Milletin, bir kısmı, TRT, Türksat, Emniyet Müdürlüğü, Valilik gibi stratejik kurumların etrafını korumaya alırken, bir kısmı da, askeri üslerin kapılarının önünde toplanıp, askerlerin kışladan çıkışlarını engellemeye çalıştı.

O gece Türk halkı olağan üstü bir mücadele verdi.

Özel Kuvvetler Grup Komutanı, Tuğgeneral Semih Terzi ve beraberindekiler saat 02.16'da Özel Kuvvetler Komutanlığı’nı ele geçirmek üzere, Gölbaşı'ndaki Özel Kuvvetler Komutanlığı’na gelmiş, hain komutan Semih Terzi, kahraman astsubay Ömer Halisdemir tarafından vurularak öldürülmüştü. İşte, kahraman astsubay Ömer Halisdemir’in FETÖ mensubu darbeci komutan hain Semih Terzi’yi vurması, darbenin seyrini değiştirdi.

Türk milletinin, 15 Temmuz mücadelesinde, 248 şehidimiz olurken, 2196 vatandaşımız da yaralandı. Türk milletinin, darbe girişimi karşısındaki direnişi bir destandı.
Türk milletinde destan çok, anlatmayla bitmez.
Bu da, 15 Temmuz Destanı olarak tarihteki yerini almış oldu.

Atalarımızın kanları ile aldığı bu vatan topraklarında, özgürce yaşamak için, vatanın bütünlüğünü milletin birliği için korumak için insanlarımız gözünü bile kırpmadan canını her zaman feda edebileceğini tüm dünyaya ve içimizdeki hainlere Türk milleti bir kez daha göstermiş oldu.
Damarlarında asil kan dolaşan Türk insanının, bu ülkeyi, bu milleti karşılıksız sevdiğini, bütün alem gördü.

Darbe girişiminden sonra iki yılda, neler yaşandı?

Darbenin 2. yıl dönümünde şehitlerimizi dualar ve çeşitli etkinliklerle anıyoruz.
Pekala bu yaşanan ihaneti, halkın üstüne kurşun yağdıracak kadar gözü dönmüş, darbeci Fetullahçı Terör Örgütü ile mücadele konusunda, iki yılda neler yapıldı?

FETÖ örgütü Erzurum’un Pasinler ilçesinden çıkmış, şizofren bir hastanın kurduğu, basit bir örgüt değildir. İddia ediyorum ki, FETÖ örgütü, PKK örgütünden çok daha tehlikelidir.

PKK, Kürt halkının küçük bir kısmını yanına çekerek, dış gücülerinde desteği ile varlığını sürdüren bir örgüttür.
FETÖ örgütü ise, her dini inanca sızabilmiş, birçok milletten insanları, örgütün içerisine dâhil edebilmiş. İnanılmaz para gücü olan, dış destekli, kripto istihbarat ve terör örgütüdür.

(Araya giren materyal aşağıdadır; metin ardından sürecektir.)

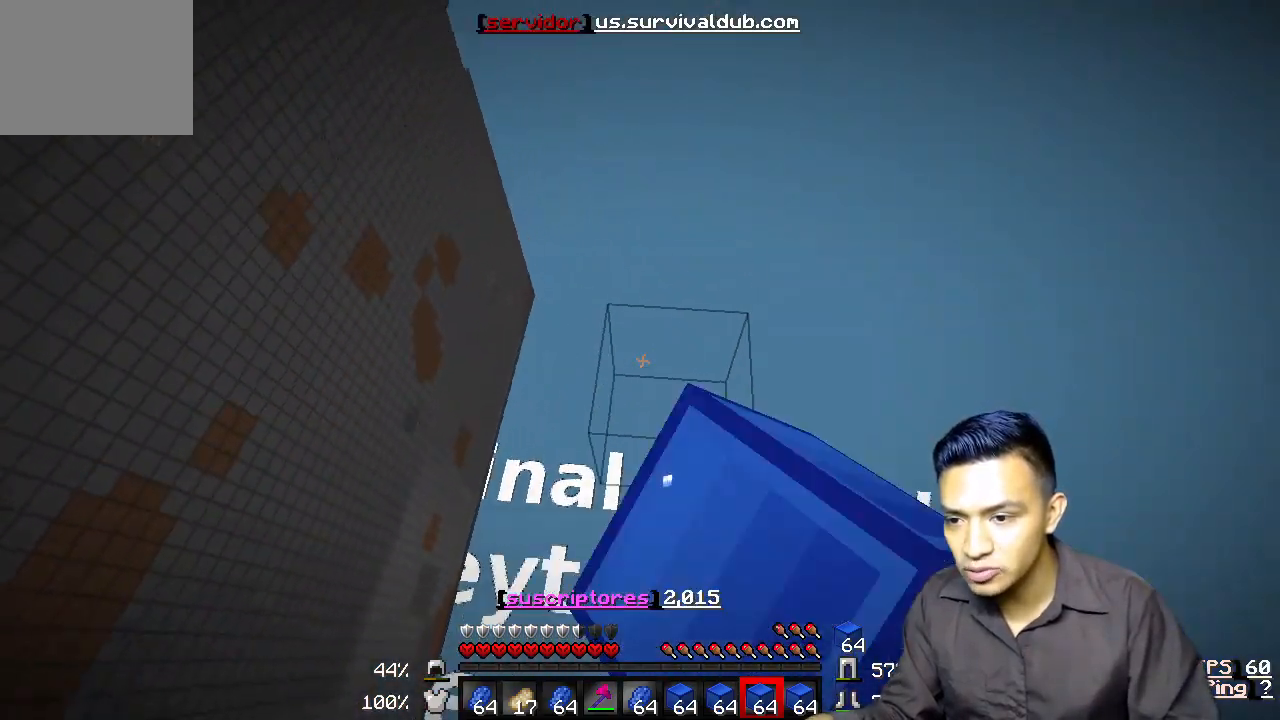
{"keys": ["w"], "events": []}
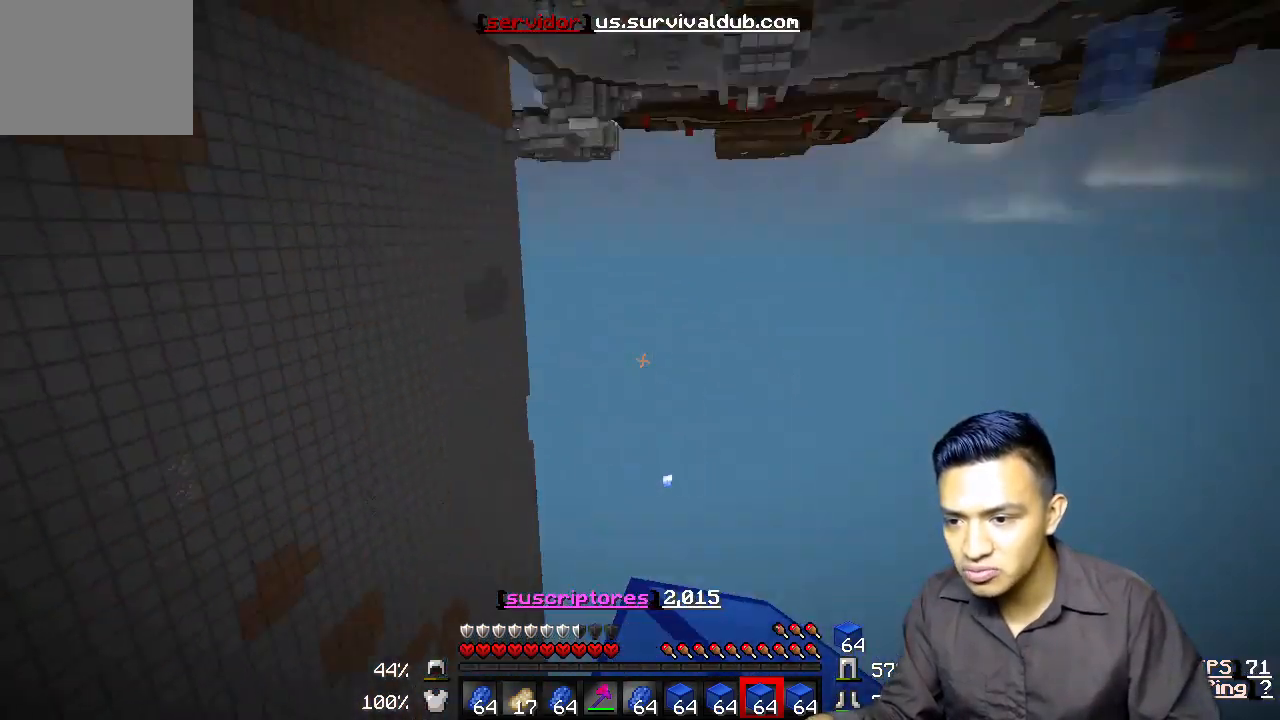
{"keys": ["w"], "events": []}
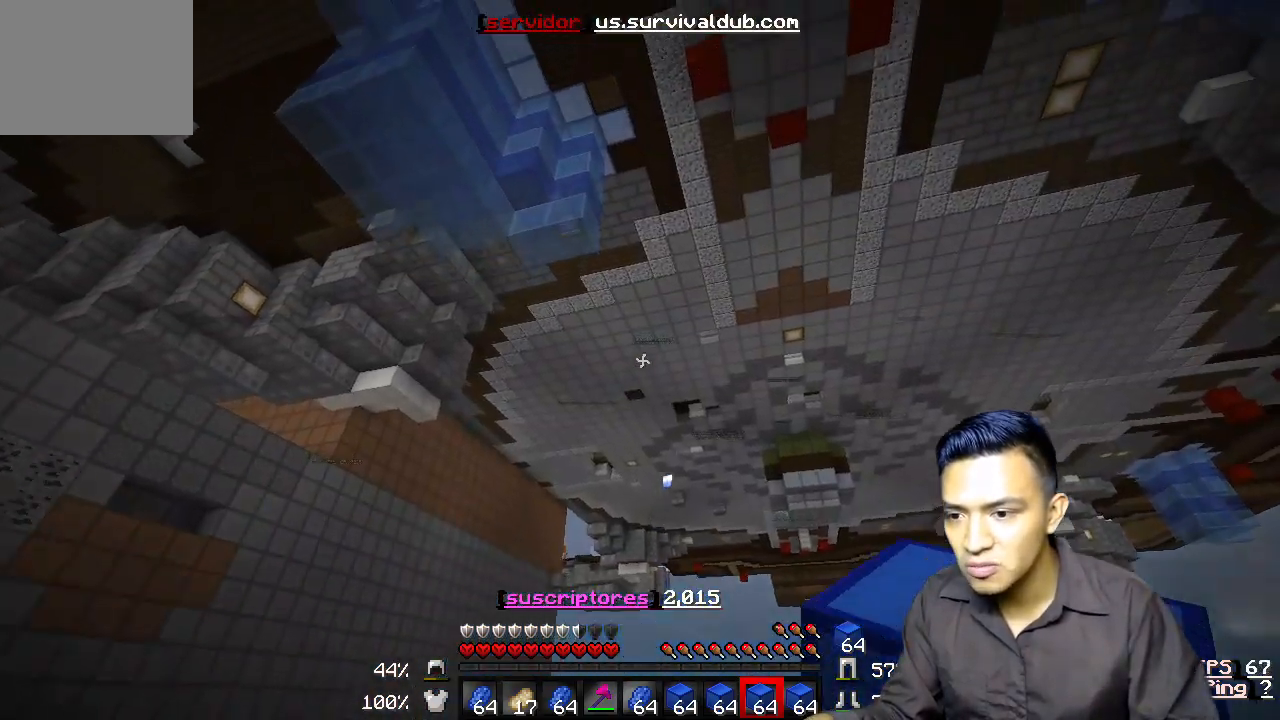
{"keys": ["w"], "events": []}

Altı İBADET, ortası TİCARET, üstü İHANET olan, bu örgütle mücadele çok önemlidir.

* 15 Temmuz’da, darbenin bastırılması ile birlikte, darbeci askerler gözaltına alındı.
* İkinci adımda, kamu kurumlarının içerisindeki, bu örgüte mensup kişiler, ilk önce açığa alındı, devamında ihraç, sonrasında ise birçoğu gözaltına alındı ve tutuklandı.
* Üçüncü adımda ise, bu örgüte finans sağlayan iş adamlarına operasyonlar yapıldı.

FETÖ ile mücadele kapsamında, Türkiye genelinde binlerce insan tutuklandı ve çalıştıkları kamu kurumlarından çıkarıldı.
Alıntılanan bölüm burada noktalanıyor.